Redox-linked transient deprotonation at the binuclear site in the aa(3)-type quinol oxidase from Acidianus ambivalens: implications for proton translocation

Abstract

The hyperthermophilic archaeon Acidianus ambivalens expresses a membrane-bound aa(3)-type quinol oxidase, when grown aerobically, that we have studied by resonance Raman spectroscopy. The purified aa(3) oxidase, which does not contain bound quinol, undergoes a reversible slow conformational change at heme a(3) upon reduction, as indicated by a change in the frequency of its heme formyl stretching mode, from 1,660 cm(-1) to 1,667 cm(-1). In contrast, upon reduction of the integral membrane enzyme or the purified enzyme preincubated with decylubiquinol, this mode appears at 1,667 cm(-1) much more rapidly, suggesting a role of the bound quinol in controlling the redox-linked conformational changes. The shift of the formyl mode to higher frequency is attributed to a loss of hydrogen bonding that is associated with a group having a pKa of approximately 3.8. Based on these observations, a crucial element for proton translocation involving a redox-linked conformational change near the heme a(3) formyl group is postulated.

Figure 1

Resonance Raman spectra of reduced aa₃ in the high-frequency region as a function of time. The excitation frequency was 413.1 nm, and the laser power at the sample was ≈10 mW. The purified enzyme (60 μM) was reduced anaerobically by dithionite, in 100 mM Mes, pH 6.0, 1 mg/ml lauryl maltoside. The spectra shown are (b) immediately (≈1 min) after reduction, (c) after 15 min, and (d) after 50 min. Also shown for comparison is the spectrum of the oxidized enzyme (spectrum a, laser power ≈0.1 mW).

Figure 2

Effect of quinol on the rate of conformational change in heme a₃. The decrease in the heme a₃ formyl line at 1,660 cm⁻¹ was monitored as a function of time after reduction, in the presence and in the absence of quinol, at two different pH values. The enzyme was reduced anaerobically by dithionite at pH 6, 100 mM Mes, in the absence (A) and in the presence (B) of 1.6 mg/ml decylubiquinol. At pH 2.6 (C), the population of the 1,660-cm⁻¹ conformer remained invariant in both the presence and the absence of decylubiquinol. The relative population of the 1,660-cm⁻¹ (to that of 1,667 cm⁻¹) conformer was calculated by curve fitting using two Lorentzians.

Figure 3

Variation in the population of the 1,660-cm⁻¹ conformer as a function of pH (in the absence of decylubiquinol).
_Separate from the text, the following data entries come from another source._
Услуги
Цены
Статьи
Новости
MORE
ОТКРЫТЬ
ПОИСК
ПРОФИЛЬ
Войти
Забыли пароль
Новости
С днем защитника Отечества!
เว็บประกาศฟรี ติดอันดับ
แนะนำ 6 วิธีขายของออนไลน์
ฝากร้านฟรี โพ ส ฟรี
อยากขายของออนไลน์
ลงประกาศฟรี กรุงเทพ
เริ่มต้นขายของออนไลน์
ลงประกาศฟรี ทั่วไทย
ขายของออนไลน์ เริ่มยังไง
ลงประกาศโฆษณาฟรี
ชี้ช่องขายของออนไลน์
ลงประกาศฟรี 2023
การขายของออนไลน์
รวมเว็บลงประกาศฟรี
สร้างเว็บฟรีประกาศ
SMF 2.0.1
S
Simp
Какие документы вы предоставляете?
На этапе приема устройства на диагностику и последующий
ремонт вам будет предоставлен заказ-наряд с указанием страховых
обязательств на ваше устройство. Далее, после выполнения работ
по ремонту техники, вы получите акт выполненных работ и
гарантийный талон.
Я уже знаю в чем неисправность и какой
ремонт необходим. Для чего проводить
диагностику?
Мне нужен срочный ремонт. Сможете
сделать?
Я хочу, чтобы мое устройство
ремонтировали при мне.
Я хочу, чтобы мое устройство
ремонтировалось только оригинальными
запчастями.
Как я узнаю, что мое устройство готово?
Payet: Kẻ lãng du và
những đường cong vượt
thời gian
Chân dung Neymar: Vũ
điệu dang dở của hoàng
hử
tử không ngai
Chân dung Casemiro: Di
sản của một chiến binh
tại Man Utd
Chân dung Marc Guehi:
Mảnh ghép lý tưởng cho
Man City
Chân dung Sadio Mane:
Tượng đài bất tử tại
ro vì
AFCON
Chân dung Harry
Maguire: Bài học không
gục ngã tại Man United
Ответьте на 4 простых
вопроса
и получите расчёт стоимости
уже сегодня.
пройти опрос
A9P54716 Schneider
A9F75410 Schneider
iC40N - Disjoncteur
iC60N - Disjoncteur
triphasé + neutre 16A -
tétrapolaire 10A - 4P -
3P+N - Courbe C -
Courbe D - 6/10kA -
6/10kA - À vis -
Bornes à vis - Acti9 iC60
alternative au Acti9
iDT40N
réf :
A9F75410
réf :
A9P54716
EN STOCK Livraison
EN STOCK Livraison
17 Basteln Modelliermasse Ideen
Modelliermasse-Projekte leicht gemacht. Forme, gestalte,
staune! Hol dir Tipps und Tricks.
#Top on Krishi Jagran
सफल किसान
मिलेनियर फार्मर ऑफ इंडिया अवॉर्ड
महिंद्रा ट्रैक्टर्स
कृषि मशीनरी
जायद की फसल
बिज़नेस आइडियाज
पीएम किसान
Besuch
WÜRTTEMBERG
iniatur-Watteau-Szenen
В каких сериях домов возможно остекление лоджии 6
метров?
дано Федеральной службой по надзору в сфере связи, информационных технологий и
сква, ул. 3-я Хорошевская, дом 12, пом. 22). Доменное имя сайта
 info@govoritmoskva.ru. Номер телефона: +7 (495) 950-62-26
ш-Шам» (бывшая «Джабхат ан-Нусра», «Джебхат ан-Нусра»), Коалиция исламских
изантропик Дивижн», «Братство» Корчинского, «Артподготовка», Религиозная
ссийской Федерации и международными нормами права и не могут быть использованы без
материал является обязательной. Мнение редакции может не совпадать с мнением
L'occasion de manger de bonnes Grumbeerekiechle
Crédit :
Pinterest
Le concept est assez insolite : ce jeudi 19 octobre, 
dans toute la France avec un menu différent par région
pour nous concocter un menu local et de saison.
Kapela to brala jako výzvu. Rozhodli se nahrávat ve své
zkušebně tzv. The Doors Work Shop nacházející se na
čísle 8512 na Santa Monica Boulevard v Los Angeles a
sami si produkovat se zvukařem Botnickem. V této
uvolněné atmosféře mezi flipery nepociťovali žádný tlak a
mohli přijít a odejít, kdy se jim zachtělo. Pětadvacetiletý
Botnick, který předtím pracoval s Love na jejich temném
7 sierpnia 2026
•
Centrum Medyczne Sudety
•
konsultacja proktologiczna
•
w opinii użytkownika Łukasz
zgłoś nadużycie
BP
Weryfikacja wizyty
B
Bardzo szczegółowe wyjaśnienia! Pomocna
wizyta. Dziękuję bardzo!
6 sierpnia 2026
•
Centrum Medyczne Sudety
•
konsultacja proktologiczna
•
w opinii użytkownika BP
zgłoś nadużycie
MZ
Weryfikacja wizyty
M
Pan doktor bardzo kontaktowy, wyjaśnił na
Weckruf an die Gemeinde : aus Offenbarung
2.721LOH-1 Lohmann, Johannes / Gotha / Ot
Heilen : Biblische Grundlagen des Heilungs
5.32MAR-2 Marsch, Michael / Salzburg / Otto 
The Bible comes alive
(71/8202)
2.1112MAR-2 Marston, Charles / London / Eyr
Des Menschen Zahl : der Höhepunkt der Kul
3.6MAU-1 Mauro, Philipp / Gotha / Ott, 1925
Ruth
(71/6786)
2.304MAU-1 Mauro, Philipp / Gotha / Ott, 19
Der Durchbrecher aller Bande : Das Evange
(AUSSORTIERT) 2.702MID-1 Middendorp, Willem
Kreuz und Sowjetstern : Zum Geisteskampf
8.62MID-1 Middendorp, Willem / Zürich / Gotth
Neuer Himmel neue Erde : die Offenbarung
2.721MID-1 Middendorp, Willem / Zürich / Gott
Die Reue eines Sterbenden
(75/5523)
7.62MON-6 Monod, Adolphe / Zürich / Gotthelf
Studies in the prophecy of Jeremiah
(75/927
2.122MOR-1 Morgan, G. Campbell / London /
The relative population of the 1,660-cm⁻¹ conformer was calculated as in Fig. 2. Immediately after reduction, the 1,660-cm⁻¹ conformer is the only species present at all pH values. The population of the 1,660-cm⁻¹ conformer observed 100 min after reduction is shown (in ⊙). The sigmoidal curve (solid line) indicates the best fit that yielded an apparent pKa of 3.8 ± 0.4.

Figure 4

Structural model of the redox centers in A. ambivalens aa₃ oxidase. The model was created based on the structural coordinates of Paracoccus cytochrome c oxidase, taking only the first 491 residues of the amino acid sequence into consideration. The residues are numbered as in bovine sequence. Shown in the picture are heme a, heme a₃ (red), Cu_B (blue), and some of the neighboring residues (in thick lines), His-290 (one of the three histidine ligands to Cu_B), Tyr-244, Asp-364, His-368, Arg-438, and Arg-439. The residues shown in thin lines but not labeled are the histidine ligands to hemes a and a₃ and Cu_B. The arrows denote the proposed path of proton translocation from His-290 to the Asp-364–propionate pair to the Arg-438–propionate region.

Figure 5

Model of proton pumping. The residues are numbered following the sequence of bovine aa₃. The sequence of structures shown is I, the oxidized form; II, the transient reduced form; and III, the final reduced form. Only selective residues around the heme a₃-Cu_B site are shown. Two unidentified groups capable of donating protons are represented as −BH and −AH. The red proton shown in bold denotes the translocable proton. Asp-364 and the propionate share the proton placed in between them. In the oxidized form (structure I), the formyl of a₃ is not hydrogen-bonded as the H290 side chain is an imidazolate. Upon reduction, the formyl group forms hydrogen bonding transiently with the −N_δH of imidazole (structure II). In structure III, the hydrogen bond is broken again and the proton is transferred to the propionate–Asp-364 pair.